Pam 01/08/2021
Corajoso, envolvente e assustadoramente atual.
As últimas palavras de Anne Brontë foram para sua irmã Charlotte "Coragem, Charlotte!" e em A Senhora de Wildfell Hall, publicado em 1848, vemos toda a coragem da Anne. Esse livro é uma obra que aborda diversos tabus e denuncia vários costumes e atitudes problemáticas da época, principalmente em relação ao machismo. Tudo foi relatado de forma tão crua e forte que o livro quase deixou de ser publicado após a morte da Anne, e só voltou a ser vendido numa versão censurada pela própria Charlotte Brontë. Hoje eu digo que isso provavelmente foi o que dificultou a fama da obra ao mesmo nível de outros livros das irmãs, porque é provavelmente o melhor: mais maduro, realista e belíssimo. Li a versão integral do livro e fiquei impressionada com a bravura da Anne de expor tantos problemas na classe alta inglesa sem floreios nem desculpas.
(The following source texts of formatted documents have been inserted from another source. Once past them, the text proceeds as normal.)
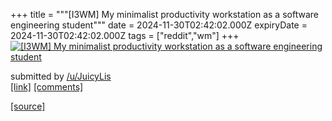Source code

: +++
title = """[I3WM] My minimalist productivity workstation as a software engineering student"""
date = 2024-11-30T02:42:02.000Z
expiryDate = 2024-11-30T02:42:02.000Z
tags = ["reddit","wm"]
+++
[![[I3WM] My minimalist productivity workstation as a software engineering student](https://b.thumbs.redditmedia.com/PpkN6WOzY83nzXcvyEO0BWNeWusLZWWGMRIHOaKvDQw.jpg "[I3WM] My minimalist productivity workstation as a software engineering student")](https://www.reddit.com/r/unixporn/comments/1h32nxm/i3wm_my_minimalist_productivity_workstation_as_a/)

submitted by [/u/JuicyLis](https://www.reddit.com/user/JuicyLis)  
[\[link\]](https://www.reddit.com/gallery/1h32nxm) [\[comments\]](https://www.reddit.com/r/unixporn/comments/1h32nxm/i3wm_my_minimalist_productivity_workstation_as_a/)

[[source]](https://www.reddit.com/r/unixporn/comments/1h32nxm/i3wm_my_minimalist_productivity_workstation_as_a/)
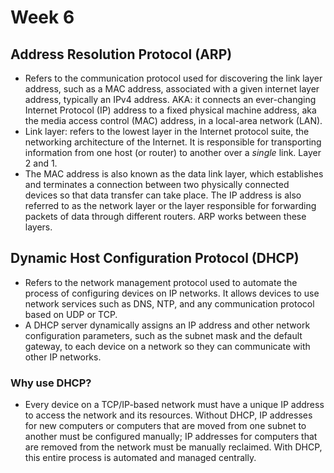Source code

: # Week 6

## Address Resolution Protocol (ARP)
-  Refers to the communication protocol used for discovering the link layer address, such as a MAC address, associated with a given internet layer address, typically an IPv4 address. AKA: it connects an ever-changing Internet Protocol (IP) address to a fixed physical machine address, aka the media access control (MAC) address, in a local-area network (LAN).
-  Link layer: refers to the lowest layer in the Internet protocol suite, the networking architecture of the Internet. It is responsible for transporting information from one host (or router) to another over a _single_ link. Layer 2 and 1.
-  The MAC address is also known as the data link layer, which establishes and terminates a connection between two physically connected devices so that data transfer can take place. The IP address is also referred to as the network layer or the layer responsible for forwarding packets of data through different routers. ARP works between these layers.

## Dynamic Host Configuration Protocol (DHCP)
- Refers to the network management protocol used to automate the process of configuring devices on IP networks. It allows devices to use network services such as DNS, NTP, and any communication protocol based on UDP or TCP. 
- A DHCP server dynamically assigns an IP address and other network configuration parameters, such as the subnet mask and the default gateway, to each device on a network so they can communicate with other IP networks.
### Why use DHCP?
- Every device on a TCP/IP-based network must have a unique IP address to access the network and its resources. Without DHCP, IP addresses for new computers or computers that are moved from one subnet to another must be configured manually; IP addresses for computers that are removed from the network must be manually reclaimed. With DHCP, this entire process is automated and managed centrally.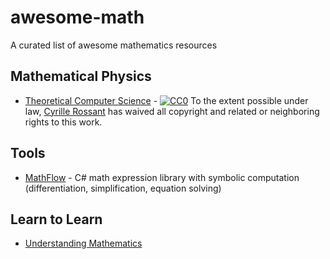 # awesome-math

A curated list of awesome mathematics resources

## Mathematical Physics

- [Theoretical Computer Science](https://github.com/mostafatouny/awesome-theoretical-computer-science) - [![CC0](http://i.creativecommons.org/p/zero/1.0/88x31.png)](http://creativecommons.org/publicdomain/zero/1.0/) To the extent possible under law, [Cyrille Rossant](http://cyrille.rossant.net) has waived all copyright and related or neighboring rights to this work.

## Tools

- [MathFlow](https://github.com/Nonanti/MathFlow) - C# math expression library with symbolic computation (differentiation, simplification, equation solving)

## Learn to Learn

- [Understanding Mathematics](https://github.com/nelson-brochado/understanding-math)
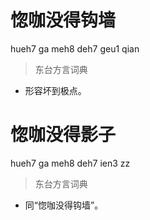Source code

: # 惚咖没得钩墙
hueh7 ga meh8 deh7 geu1 qian
> 东台方言词典
- 形容坏到极点。


# 惚咖没得影子
hueh7 ga meh8 deh7 ien3 zz
> 东台方言词典
- 同“惚咖没得钩墙”。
Acompanhamos no livro a chegada de uma mulher misteriosa numa pequena vila no interior da Inglaterra, a Helen. Helen acaba se envolvendo romanticamente com Gilbert, mas o amor entre eles é complexo devido ao passado conturbado da Helen. Já de cara, numa das primeiras cenas da Helen na vila, temos um diálogo fenomenal dela defendendo que meninos e meninas deveriam ser criados igualmente: meninas não são mais sensíveis nem meninos mais brutos. No livro outros personagens acham isso escandaloso, e creio que na época a recepção deve ter sido a mesma. Acho curioso ver que isso perdura até hoje, um livro publicado há quase 200 anos atrás traz questões sobre educação de crianças que até hoje estamos lutando para desconstruir.
Quando passamos a desvendar o passado da Helen, as denúncias ficam mais fortes. A Anne relata perfeitamente um casamento abusivo, com direito a (novamente) assuntos que até hoje vemos e precisamos ter cuidado: ciúmes extremo da parceira, possessividade, destruição de pertences dela, gaslight, marido inventando ofensas sobre a esposa para inferioriza-la, hipocrisia, falta de carinho com filhos, masculinidade tóxica, etc. Eu amei a abordagem da Anne porque ela deixa claro que são coisas ruins e que não tem desculpa, a esposa que sofre na mão do marido sabe que não é culpa dela e que ela é uma vítima, mas está presa porque ela vive numa época em que a mulher é praticamente uma propriedade do marido, assim como seus filhos. Imaginem relatar isso sobre um casal da alta sociedade inglesa no século XIX? Aí entendemos mais ainda a censura. Além disso, Anne aborda outras problemáticas, como o alcoolismo, a hipocrisia de membros da Igreja, dentre outros.
Sabemos que em casamentos abusivos muitas mulheres passam a se sentir culpadas pelas atitudes do marido porque caem em manipulações dele (e a culpa não é delas, isso infelizmente acontece), mas aqui a Anne retratou uma mulher forte, sensata e que pensa sempre de forma racional. Tudo a ponto de reconhecer o verdadeiro culpado e as razões deturpadas que o levaram a fazer isso. Eu achei muito bonito e corajoso ver uma história assim, porque imagino que tenha dado muita força para mulheres leitoras que viviam em situações parecidas, e muitas vivem até hoje.
O romance entre a Helen e o Gilbert também é construído de forma muito bonita, eu gostei de ver como eles acima de tudo eram grandes amigos. O único ponto do livro pra mim é que ele é bem descritivo, quem não gosta disso talvez se incomode, ainda mais no começo que tem bastante disso, mas em seguida passa. A história é muito envolvente e fluida, o que ajuda. Além disso, temos vários mistérios, que me cativaram muito.
Ler um livro publicado em 1848 escrito e narrado por uma mulher expondo um casamento abusivo é algo admirável, Anne Brontë ganhou meu eterno respeito. Personagens realistas, incríveis e dinâmicas muito bem construídas. Já nos primeiros capítulos se tornou um dos meus livros favoritos da vida, sem dúvida.